A ação foi proposta pela Procuradoria-Geral da República (PGR), que questionou a validade da Lei Municipal nº 12.719/2023. A norma vedava marchas, eventos ou reuniões que fizessem apologia à posse, ao uso pessoal ou ao consumo de substâncias ilícitas que possam causar dependência química.
Em seu voto, Gilmar Mendes afirmou que a proibição era excessiva e genérica, por impedir de forma absoluta manifestações públicas que tratem da descriminalização das drogas. Segundo o ministro, a medida viola os direitos fundamentais à liberdade de expressão e de reunião, além de contrariar a jurisprudência consolidada do STF.
O relator destacou ainda que, no caso específico da maconha, não se pode falar em apologia ao crime, uma vez que o STF decidiu, em 2024, pela descriminalização do porte da droga para consumo pessoal, no julgamento do Recurso Extraordinário (RE) 635659, com repercussão geral.
“Caso a intenção fosse verdadeiramente coibir práticas que extrapolassem os limites da liberdade de expressão, deveriam ter sido criadas normas procedimentais, e não uma vedação legal ampla e irrestrita”, afirmou Mendes.

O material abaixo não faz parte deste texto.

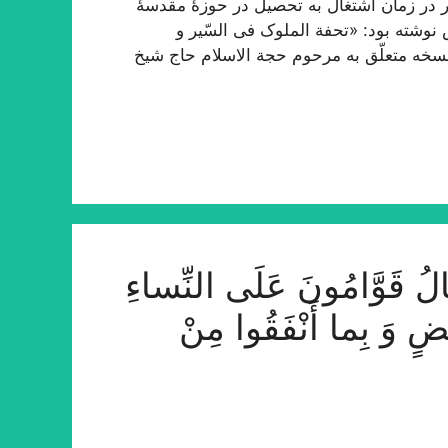
 در زمان اشتغال به تحصیل در حوزۀ مقدسۀ
 نوشته بود: «تحفة الملوک فی السّیر و
 نسخه متعلّق به مرحوم حجة الاسلام حاج شیخ
َوَّامُونَ عَلَى النِّساءِ
ْضٍ وَ بِما أَنْفَقُوا مِنْ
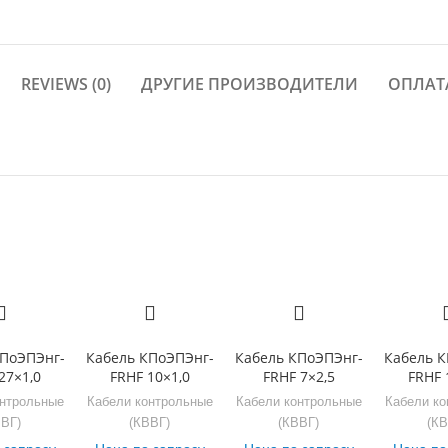
REVIEWS (0)
ДРУГИЕ ПРОИЗВОДИТЕЛИ
ОПЛАТ
КПоЭПЭнг-
Кабель КПоЭПЭнг-
Кабель КПоЭПЭнг-
Кабель К
27×1,0
FRHF 10×1,0
FRHF 7×2,5
FRHF 
онтрольные
Кабели контрольные
Кабели контрольные
Кабели ко
ВВГ)
(КВВГ)
(КВВГ)
(КВ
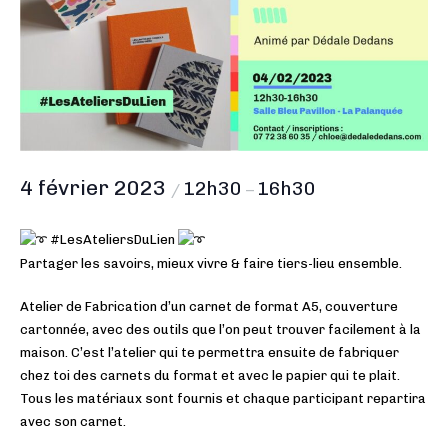
4 février 2023
12h30
16h30
/
–
#LesAteliersDuLien
Partager les savoirs, mieux vivre & faire tiers-lieu ensemble.
Atelier de Fabrication d’un carnet de format A5, couverture
cartonnée, avec des outils que l’on peut trouver facilement à la
maison. C’est l’atelier qui te permettra ensuite de fabriquer
chez toi des carnets du format et avec le papier qui te plait.
Tous les matériaux sont fournis et chaque participant repartira
avec son carnet.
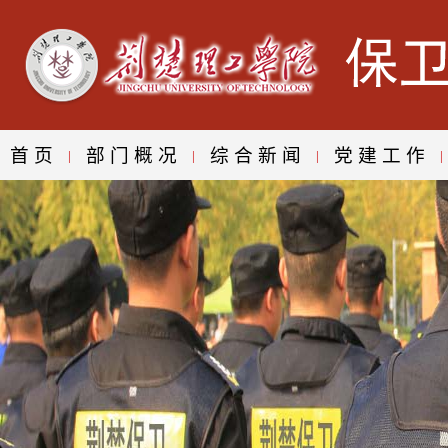
首页
部门概况
综合新闻
党建工作
|
|
|
|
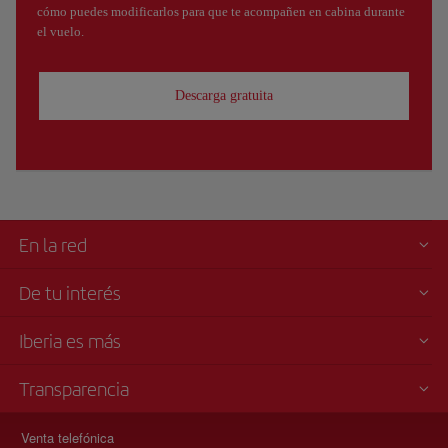
cómo puedes modificarlos para que te acompañen en cabina durante
el vuelo.
Descarga gratuita
En la red
De tu interés
Iberia es más
Transparencia
Venta telefónica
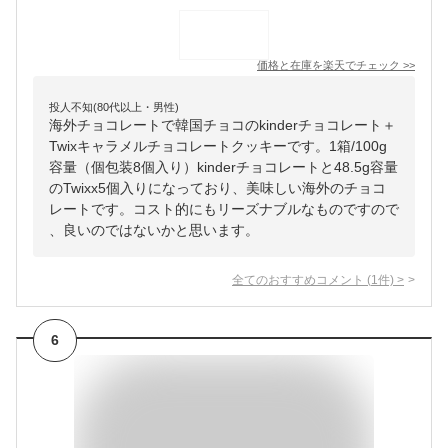
価格と在庫を
楽天
でチェック
>>
投人不知(80代以上・男性)
海外チョコレートで韓国チョコのkinderチョコレート＋
Twixキャラメルチョコレートクッキーです。1箱/100g
容量（個包装8個入り）kinderチョコレートと48.5g容量
のTwixx5個入りになっており、美味しい海外のチョコ
レートです。コスト的にもリーズナブルなものですので
、良いのではないかと思います。
全てのおすすめコメント
(
1
件)
>
6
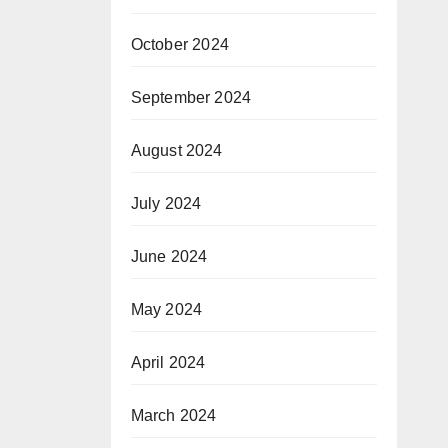
October 2024
September 2024
August 2024
July 2024
June 2024
May 2024
April 2024
March 2024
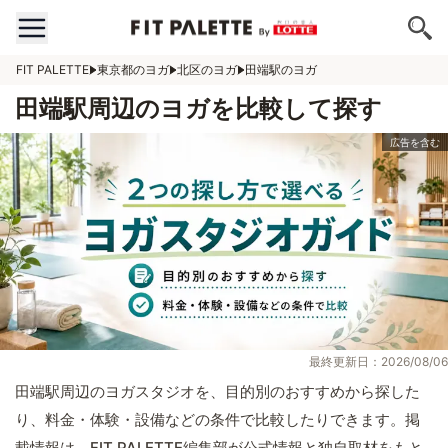
FIT PALETTE
東京都のヨガ
北区のヨガ
田端駅のヨガ
田端駅周辺のヨガを比較して探す
最終更新日：2026/08/06
田端駅周辺のヨガスタジオを、目的別のおすすめから探した
り、料金・体験・設備などの条件で比較したりできます。掲
載情報は、FIT PALETTE編集部が公式情報と独自取材をもと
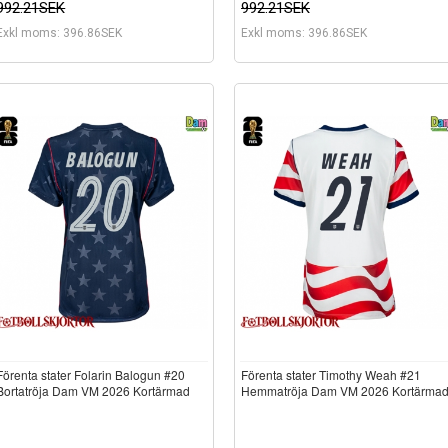
992.21SEK
992.21SEK
Exkl moms: 396.86SEK
Exkl moms: 396.86SEK
Förenta stater Folarin Balogun #20
Förenta stater Timothy Weah #21
Bortatröja Dam VM 2026 Kortärmad
Hemmatröja Dam VM 2026 Kortärma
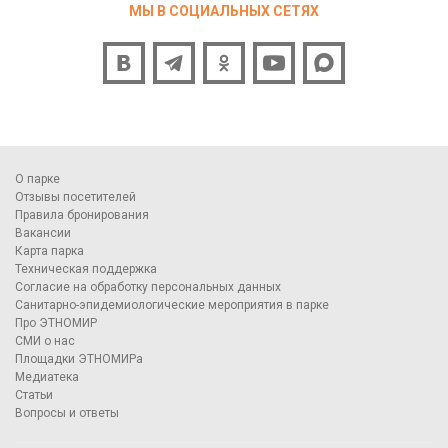
МЫ В СОЦИАЛЬНЫХ СЕТЯХ
О парке
Отзывы посетителей
Правила бронирования
Вакансии
Карта парка
Техническая поддержка
Согласие на обработку персональных данных
Санитарно-эпидемиологические мероприятия в парке
Про ЭТНОМИР
СМИ о нас
Площадки ЭТНОМИРа
Медиатека
Статьи
Вопросы и ответы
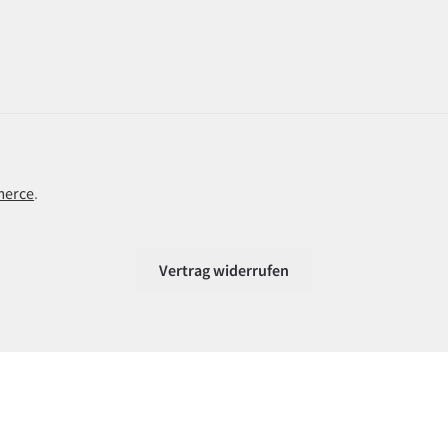
merce
.
Vertrag widerrufen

O voto do relator foi acompanhado integralmente pelos ministros Cármen Lúcia, Edson Fachin, Dias Toffoli e Alexandre de Moraes. O ministro Flávio Dino também acompanhou o entendimento, mas com a ressalva de que, em sua avaliação, deveria ser vedada a participação de crianças e adolescentes em eventos favoráveis a drogas ilícitas.
Ficaram vencidos os ministros Cristiano Zanin, André Mendonça, Nunes Marques e Luiz Fux, que entenderam que a Constituição protege manifestações a favor da descriminalização, mas que a lei municipal teria como objetivo apenas coibir atos de apologia ou incentivo ao consumo de drogas.